I had to set up screen sharing on Coruscant locally. I tried to enable it throught the command line SSH access, but didn’t get very far. Locally, you use the Sharing Preference pane. (I think) It’s important to enable the VNC password for non-mac systems to be able to connect.

Now, I left home and went to visit family. The first step to connect is to open a tunnel from a port on the local machine, through SSH to port 5900 on Coruscant.

The following command does it.

ssh -C -L 59001:127.0.0.1:5900 user@coruscant external ip

-C enable compression, which can help performance over the slow Internet.

-L 59001:127.0.0.1:5900 configures the tunnel – 59001:127.0.0.1 is the local port and address to connect with. 5900 is the port on Coruscant to connect with.
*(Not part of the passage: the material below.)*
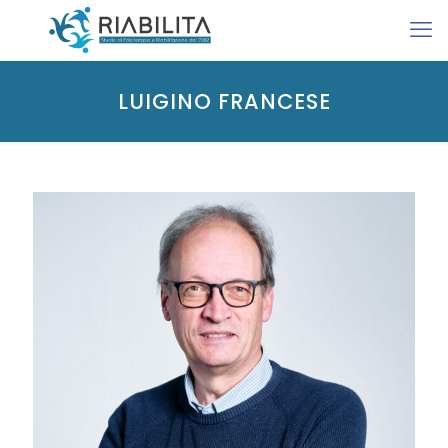
LUIGINO FRANCESE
user@coruscant external ip is the normal SSH connect to use. I have dyndns set up so I use that address to resolve to the external IP address of Coruscant.

Next, just go to vnc://127.0.0.1:59001 in safari, and screen sharing opens and connects (after prompting for authentication)

It’s pretty much the same to connect from a non-mac system (at least the numbers are)

Links

2 Responses to “Screen sharing over the internet, through SSH”

  1. Oskar says:

    Why not just go to vnc://ip-to-home:5900 ?

  2. Anonymous says:

    Then you’d have to open and forward another port on the router. Also, SSH is more secure than just using VNC.

    Tunnels are fantastic for connecting to pretty much anything on your home network when remote, such as the router’s admin webserver or other computers on SSH or HTTP, without exposing them directly on the external network.